It is raining, and I am sitting in my taxi feeling desperately sympathetic towards all the poor wet people who had hoped for a sunny holiday. Instead, they are splashing miserably along the pavements, looking in the windows of closed shops, and wondering if they could perhaps occupy the end of the afternoon by having lunch again, or perhaps dinner early.

I am also having a quiet worry about Lucy, who has gone off to Devon on a camping expedition. She has gone to a live role playing festival, where I understand she will be assisting with the security arrangements. Presumably this is as well as pretending to be a magical elf, or goblin, or whatever sort of mythical creature is responsible for the maintenance of law and order in the ancient and mystical land of Dumnoni.

It sounds absolutely splendid, and I hope very much that it does not rain there.

It might not. Devon is a long way away from the Lake District, as presumably is Dumnoni.

It is very wet here.

It has been wet all day, or at any rate for the part of it which we have seen, because obviously we missed the morning.

We did not miss all of the morning. Rosie needed a wee at nine o’ clock, and came to wag about next to our bed, fidgeting and woofing anxiously.

Mark leaped out of bed and took her, but was not sufficiently awake to consider that he ought to remember his dressing gown, and had to rush through the conservatory and chuck her hastily into the yard before rushing back upstairs to put it on before he went back to let her in.

I don’t suppose any of the neighbours were out of bed.

When we did eventually emerge it was not morning any longer, and Mark loaded all of the dogs into the back of his taxi to go to the farm, so that I could get in with my college assignments in peace.

He  went off to turn some of his garden over before planting, which we ought to do in the next week or so.
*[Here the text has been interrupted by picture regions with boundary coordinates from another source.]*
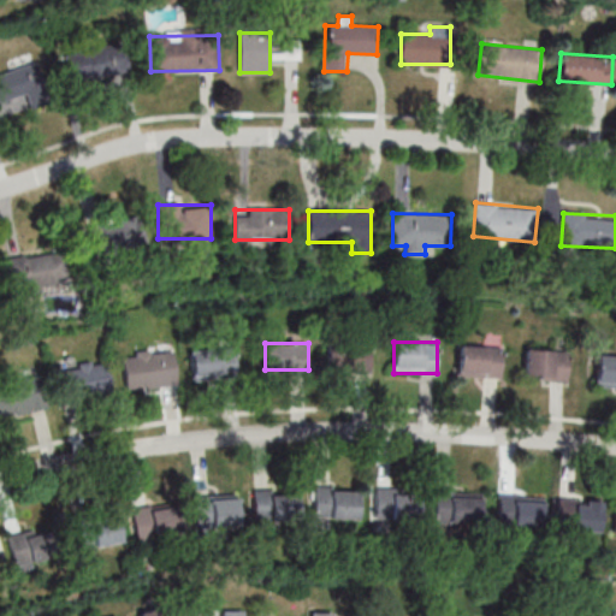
[(190,349),(191,379),(237,377),(235,345),(190,349)]
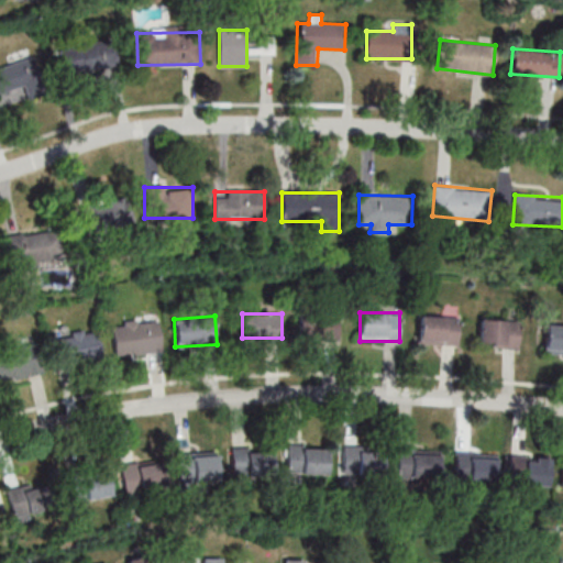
[(339,341),(339,316),(296,316),(296,341),(339,341)]
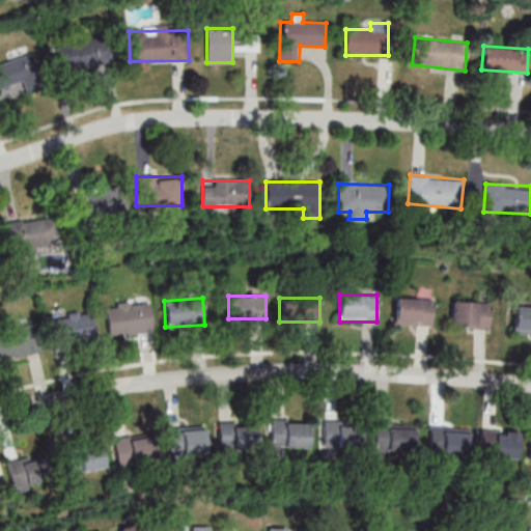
[(431,325),(431,299),(394,298),(394,325),(431,325)]
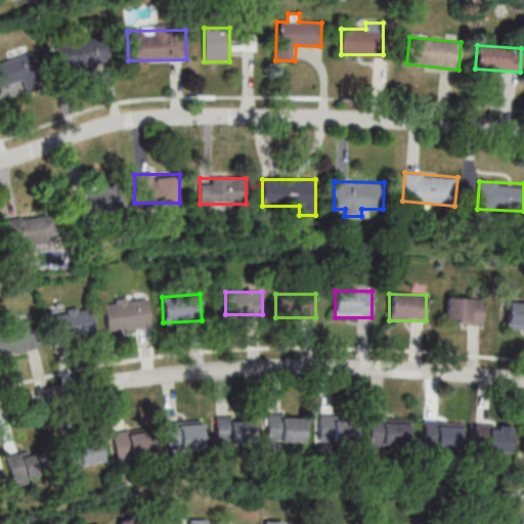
[(130,330),(129,297),(114,298),(114,303),(104,303),(105,331),(130,330)]
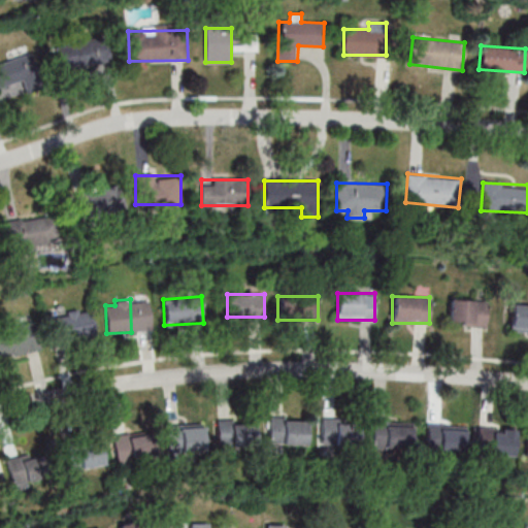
[(486,326),(487,301),(450,299),(449,324),(486,326)]
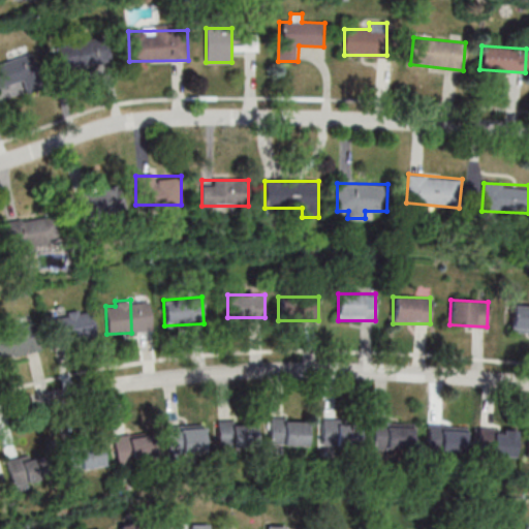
[(528,305),(514,304),(511,330),(528,331),(528,305)]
We still plant the way the French farmers do, around the first full moon in May. I do not know why this is supposed to help but we do it anyway. The French are quite good at knowing things, even though they did elect Macron. They had a magical stream on the hillside that you were supposed to dip your children in as well, which I imagine runs along much the same principles.

Mark tootled about in his garden, and Roger Poopy unbent sufficiently from his Grumpy Old Dog pose to forget that he had become middle aged. He charged joyfully around the field with Rosie, rolling in the grass and barking until they were both worn out. We were glad about this afterwards, because they collapsed on their cushions when they got home, and slept for the rest of the day.

I wrote my assignment, which was the beginning of a dramatic play about a murdered nun, and wondered if I could also manage to read Caucasian Chalk Circle and An Enemy of the People before I went to work.

I have read them both before, obviously, but they have faded into the obscurity that shrouds long-distant theatrical classics. We have got to talk about them on Monday, maybe I could get away with saying that they are about provincials who wish they were in Moscow. This seems to work very well for pretty much all of Chekhov, perhaps I could give it a go for these.

Brecht is German, not Russian, but I don’t suppose it will matter.

In the end obviously I couldn’t, and instead occupied the rest of the afternoon making made prawn toast and salad for tonight’s in-between-customers picnic.

I thought I might read them whilst I was here, but of course it is another bank holiday weekend, and we are busy. It has taken me ages even to write this much. I started in the middle of the afternoon, and it is almost midnight now.

It is now nearly two o’ clock, and it has gone quiet for the first time since we came out.

It would be a perfect time for reading Ibsen and Brecht, if only I wasn’t starting to feel sleepy.

My next class is on Monday.

Maybe I had better get on with it.

LATER NOTE: It is now five o’ clock and I am just going to bed. I put the murdered nun play on the course website and somebody has just written underneath how funny they think it is.

I might not be cut out for writing scenes of dramatic passion.

Right. I am going to start on the Ibsen whilst Mark is in the shower.